### [EXTRAIT À LIRE]
___
8 H 30 Le bug
Première projection d'Okja (lire ci-contre), dévoilé à une majorité de journalistes après des semaines de polémique entourant la présence de films estampillés Netflix en compétition officielle - la Fédération nationale des cinémas français (FNCF) a d'ailleurs boycotté les séances en ne réclamant pas son quota de places. On avait bien anticipé les quelques sifflets à l'apparition au générique du logo de Netflix, mais pas ce happening aussi dérisoire que lourd de signes et de sens (tout bon festival de cinéma est un lupanar sémiotique) : lorsque démarre ce film que la majorité de ses spectateurs sont voués à découvrir sur un tout petit écran 16/9 d'ordinateur ou de tablette, le format de l'image se retrouve démesurément allongé, trois fois plus large que le plus ample des scope, et les personnages ont la tête coupée. Tandis que durant cinq minutes la salle gronde, siffle, hulule ou applaudit par vagues avec cette componction qui fait l'honneur de la profession telle que représentée à Cannes, on comprendra qu'un cache obstruait le tiers supérieur de l'écran. L'organisation a émis quelques heures plus tard un communiqué stipulant que l'incident était «uniquement dû aux services techniques du Festival, qui présente ses excuses au réalisateur et à ses équipes, aux producteurs ainsi qu'aux spectateurs de la séance». Méfiant et au bord du complotisme, notre chroniqueur et reporter Fritz Lang von Püt n'a toujours pas balayé ses soupçons d'une intervention terroriste d'exploitants de salle radicalisés.
___
### [TRAVAIL DEMANDÉ]
**1)** D'après le texte sur la projection d'Okja, quelle organisation a boycotté les séances, et de quelle manière ?
**2)** Donnez la suite du texte sur la projection d'Okja, à partir de sa dernière phrase.
___
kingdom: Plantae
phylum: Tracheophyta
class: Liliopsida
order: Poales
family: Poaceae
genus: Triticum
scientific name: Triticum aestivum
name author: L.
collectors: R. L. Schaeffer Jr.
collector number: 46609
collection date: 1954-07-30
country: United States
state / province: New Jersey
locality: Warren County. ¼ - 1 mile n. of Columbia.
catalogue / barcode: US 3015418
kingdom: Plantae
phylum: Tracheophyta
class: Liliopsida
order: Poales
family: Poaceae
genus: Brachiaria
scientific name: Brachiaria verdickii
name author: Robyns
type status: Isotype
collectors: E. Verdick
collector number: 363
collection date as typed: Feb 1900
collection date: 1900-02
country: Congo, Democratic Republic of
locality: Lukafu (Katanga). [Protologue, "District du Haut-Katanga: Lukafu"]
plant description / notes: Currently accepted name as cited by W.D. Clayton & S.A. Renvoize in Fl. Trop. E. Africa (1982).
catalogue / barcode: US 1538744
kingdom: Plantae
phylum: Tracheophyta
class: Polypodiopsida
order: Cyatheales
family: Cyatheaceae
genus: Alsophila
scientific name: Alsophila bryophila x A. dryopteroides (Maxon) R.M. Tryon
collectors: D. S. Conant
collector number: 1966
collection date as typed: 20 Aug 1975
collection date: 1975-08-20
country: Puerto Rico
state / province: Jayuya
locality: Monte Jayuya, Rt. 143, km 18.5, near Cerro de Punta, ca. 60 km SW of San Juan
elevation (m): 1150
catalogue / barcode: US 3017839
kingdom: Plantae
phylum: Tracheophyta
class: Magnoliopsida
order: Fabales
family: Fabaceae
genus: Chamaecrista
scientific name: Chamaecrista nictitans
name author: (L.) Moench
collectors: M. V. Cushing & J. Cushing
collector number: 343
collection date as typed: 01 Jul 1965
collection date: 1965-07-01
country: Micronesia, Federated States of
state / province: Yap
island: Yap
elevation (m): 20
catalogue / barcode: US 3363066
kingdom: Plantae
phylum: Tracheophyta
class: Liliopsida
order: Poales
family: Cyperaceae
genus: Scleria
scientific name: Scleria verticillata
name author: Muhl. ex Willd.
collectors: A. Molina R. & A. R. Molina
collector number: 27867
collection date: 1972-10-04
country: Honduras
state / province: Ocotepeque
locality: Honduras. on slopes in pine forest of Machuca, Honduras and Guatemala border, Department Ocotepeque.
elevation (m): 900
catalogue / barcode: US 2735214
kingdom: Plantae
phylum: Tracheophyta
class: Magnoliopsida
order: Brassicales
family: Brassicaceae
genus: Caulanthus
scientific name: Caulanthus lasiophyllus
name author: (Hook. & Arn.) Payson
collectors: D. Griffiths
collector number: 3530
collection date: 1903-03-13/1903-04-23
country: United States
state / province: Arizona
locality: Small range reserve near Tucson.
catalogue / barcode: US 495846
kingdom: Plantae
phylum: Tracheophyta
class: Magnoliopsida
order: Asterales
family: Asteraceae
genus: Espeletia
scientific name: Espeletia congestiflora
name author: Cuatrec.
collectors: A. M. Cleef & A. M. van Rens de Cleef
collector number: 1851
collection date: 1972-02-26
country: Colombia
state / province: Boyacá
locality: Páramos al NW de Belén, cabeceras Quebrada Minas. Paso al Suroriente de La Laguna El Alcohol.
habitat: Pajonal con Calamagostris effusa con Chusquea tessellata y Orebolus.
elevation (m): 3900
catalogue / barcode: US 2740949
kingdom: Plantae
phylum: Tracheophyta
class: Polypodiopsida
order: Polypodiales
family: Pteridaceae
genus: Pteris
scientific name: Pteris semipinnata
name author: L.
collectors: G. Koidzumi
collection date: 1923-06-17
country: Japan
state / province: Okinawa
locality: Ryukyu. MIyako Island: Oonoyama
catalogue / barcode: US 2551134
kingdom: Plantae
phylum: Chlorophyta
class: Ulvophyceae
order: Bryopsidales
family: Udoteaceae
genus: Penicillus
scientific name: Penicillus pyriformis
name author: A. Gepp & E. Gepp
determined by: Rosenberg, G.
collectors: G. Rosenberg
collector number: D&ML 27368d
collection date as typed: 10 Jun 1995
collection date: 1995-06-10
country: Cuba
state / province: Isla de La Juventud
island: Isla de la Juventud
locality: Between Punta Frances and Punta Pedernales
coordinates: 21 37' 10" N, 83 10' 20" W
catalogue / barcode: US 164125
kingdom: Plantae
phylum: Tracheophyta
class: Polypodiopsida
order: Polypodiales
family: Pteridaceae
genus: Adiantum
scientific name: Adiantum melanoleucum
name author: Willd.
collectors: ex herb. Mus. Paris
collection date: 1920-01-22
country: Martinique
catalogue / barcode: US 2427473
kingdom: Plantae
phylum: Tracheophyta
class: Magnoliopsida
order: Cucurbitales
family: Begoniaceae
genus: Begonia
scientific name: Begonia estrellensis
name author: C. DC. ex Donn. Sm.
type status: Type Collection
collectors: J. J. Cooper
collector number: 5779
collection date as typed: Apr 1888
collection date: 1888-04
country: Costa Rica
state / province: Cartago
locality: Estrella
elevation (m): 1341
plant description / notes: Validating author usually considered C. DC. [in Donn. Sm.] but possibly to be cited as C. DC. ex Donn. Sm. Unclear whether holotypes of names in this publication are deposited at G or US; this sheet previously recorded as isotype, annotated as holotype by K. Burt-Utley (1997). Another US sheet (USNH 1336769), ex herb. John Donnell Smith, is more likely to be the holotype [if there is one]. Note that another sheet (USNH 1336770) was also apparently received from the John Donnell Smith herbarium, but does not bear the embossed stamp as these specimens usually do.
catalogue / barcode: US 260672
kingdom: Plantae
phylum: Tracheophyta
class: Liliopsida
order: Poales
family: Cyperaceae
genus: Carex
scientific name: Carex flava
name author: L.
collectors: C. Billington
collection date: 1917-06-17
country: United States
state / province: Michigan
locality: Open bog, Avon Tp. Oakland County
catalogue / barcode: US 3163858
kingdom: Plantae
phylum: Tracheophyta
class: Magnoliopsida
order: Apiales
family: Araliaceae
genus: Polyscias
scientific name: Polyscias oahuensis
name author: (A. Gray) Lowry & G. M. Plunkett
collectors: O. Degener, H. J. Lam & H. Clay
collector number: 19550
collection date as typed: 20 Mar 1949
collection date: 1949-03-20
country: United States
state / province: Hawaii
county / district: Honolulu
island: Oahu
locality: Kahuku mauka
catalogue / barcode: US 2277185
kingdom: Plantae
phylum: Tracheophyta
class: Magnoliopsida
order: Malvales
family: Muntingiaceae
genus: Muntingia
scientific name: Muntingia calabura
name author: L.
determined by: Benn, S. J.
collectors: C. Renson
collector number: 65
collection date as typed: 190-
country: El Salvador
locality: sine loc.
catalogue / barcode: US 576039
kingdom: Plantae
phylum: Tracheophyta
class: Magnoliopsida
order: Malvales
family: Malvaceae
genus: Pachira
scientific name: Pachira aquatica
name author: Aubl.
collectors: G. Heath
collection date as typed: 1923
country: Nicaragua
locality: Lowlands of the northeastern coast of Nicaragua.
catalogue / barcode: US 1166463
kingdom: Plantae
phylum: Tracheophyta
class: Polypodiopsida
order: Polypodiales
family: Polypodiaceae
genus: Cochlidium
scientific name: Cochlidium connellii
___
### [RÉPONSES FOURNIES]
**1)** La Fédération nationale des cinémas français (FNCF) a boycotté les séances en ne réclamant pas son quota de places.

**2)**
12 h 02 Chute libre
Alerte-push sur le biopic de trop : Jesse Eisenberg, dont la carrière pourrait donner lieu bientôt à un symposium sur le thème «votre agent vous veut du mal» va jouer le mime Marceau dans un biopic intitulé Résistance. Rappelons qu'il faisait déjà le magicien dans Insaisissable. La mère de Jesse était clown et il aurait goûté très tôt aux plaisirs enfarinés des pantomimes aphasiques de Bip («qui se cogne à la vie qui est à la fois un grand cirque et un grand mystère», on ne le dira jamais assez).
13 h 42 Le défilé
A la pire heure imaginable, celle où le festivalier affamé sort de sa deuxième projo et qu’il ne reste plus de socca à la cuisine d’Aqui, un défilé de 2CV multicolores choisit d’encombrer la rue d’Antibes avec à leur bord saluant par le toit une escouade de simili-gendarmes costumés de beige et une bonne sœur en cornette rappelant les pires heures du cinéma français. Ce qu’ils foutaient là, on n’en sait rien, mais ils étaient escortés par trois flics à moto qui, on imagine, ont trouvé là un bon moyen de sécuriser la Croisette.